Допишите отзыв о книге «Серебряный век простонародья», продолжив его сразу после последнего приведённого предложения.

◆ **ПРЕДОСТАВЛЕННЫЙ ОТРЫВОК**
● ● ● ● ●
РЕКВИЕМ или ПРЕЛЮДИЯ? (Споры о «СЕРЕБРЯНОМ ВЕКЕ ПРОСТОНАРОДЬЯ»)

РЕКВИЕМ или ПРЕЛЮДИЯ? (Споры о «СЕРЕБРЯНОМ ВЕКЕ ПРОСТОНАРОДЬЯ»)

ЧИСТЫЕ СТРАНИЦЫ Последнее время я с растущим интересом внимаю множеству заслуженных "державников" и "либералов". Они несут в себе социалистический ген гуманности и бескомпромиссности, они вышли из той эпохи, где за слово платили во всех смыслах. Они, при всех своих "принципах", всё же помнят: главное — талант. Надеюсь, что на смену им не придут оголтелые роботы, давящие живое, заученно талдычащие о "рынке" или "Святой Руси" и не видящие дальше своего железного носа. Дай нам Бог — широты, потому что Россия — страна с большим народом и большой литературой.

Книга "Серебряный век простонародья" — что-то вроде хрестоматии. Эту книгу со столь изящным названием можно смело давать школьникам и студентам. Книга познавательная. Просветительская. К счастью, почти лишенная какой-либо однобокости, в которой было бы можно заподозрить автора.

Книга памяти и благодарности целому поколению мужиков-художников.

Автор практически устранен, давая простор Василию Шукшину, Николаю Рубцову, Константину Воробьеву, Василю Быкову, Сергею Залыгину, Виктору Астафьеву, Валентину Распутину… Тут и отрывки из их произведений, и честный рассказ об их судьбе, часто в изложении самих этих писателей, и диалоги с некоторыми из них. Но беседы, обстоятельные, неторопливые, плавные, по сути выливаются в монологи, в размышления о себе, о времени, о словесности, так что различима интонация каждого.
● ● ● ● ●
(Строки набора данных)

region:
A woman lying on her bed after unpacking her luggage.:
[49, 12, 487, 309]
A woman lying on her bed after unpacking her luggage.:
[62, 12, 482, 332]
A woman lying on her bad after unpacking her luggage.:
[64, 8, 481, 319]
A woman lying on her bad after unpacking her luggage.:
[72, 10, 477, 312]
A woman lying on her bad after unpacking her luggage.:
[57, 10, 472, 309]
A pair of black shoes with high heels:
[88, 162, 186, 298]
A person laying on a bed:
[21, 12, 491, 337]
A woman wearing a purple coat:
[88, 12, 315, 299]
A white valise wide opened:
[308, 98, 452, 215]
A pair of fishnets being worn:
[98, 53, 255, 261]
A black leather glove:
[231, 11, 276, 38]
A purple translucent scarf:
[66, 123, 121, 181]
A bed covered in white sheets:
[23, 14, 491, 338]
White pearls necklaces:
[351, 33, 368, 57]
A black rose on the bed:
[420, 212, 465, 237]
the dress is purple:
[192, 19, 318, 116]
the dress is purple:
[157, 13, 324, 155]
● ● ● ● ●
◆ **ОТВЕТ К ЗАДАНИЮ**
А там, где Владимир Бондаренко присутствует, он старается говорить не как умудренный дискурсом буквоед, но и не как митинговый трибун, а по-человечески. И такая человечья речь завоевывает и обезоруживает. Вот он вдруг заговорил про самого себя — чисто, исповедально, возвышаясь до традиции Аввакума: "Я однажды не так давно перенес бредовую страшную ночь, когда и подушка и одеяло казались колючими и режущими, когда постель представлялась режущей мясорубкой, когда все становилось чужим и пространство надвигалось на тебя, как тень ужаса".

Ощущение искренности, боли передалось и при чтении главы о Рубцове, где автор подробно, даже многословно, даже повторяясь, размышляет о гибели поэта от рук женщины. "Нисколько не оправдывая ее, думаю: а не окажись этой ведьмицы на нужном месте, кто бы оказался другой?" И дальше: "Два поэта редко уживаются вместе… Выход — разойтись, разбежаться, пока не грянула беда".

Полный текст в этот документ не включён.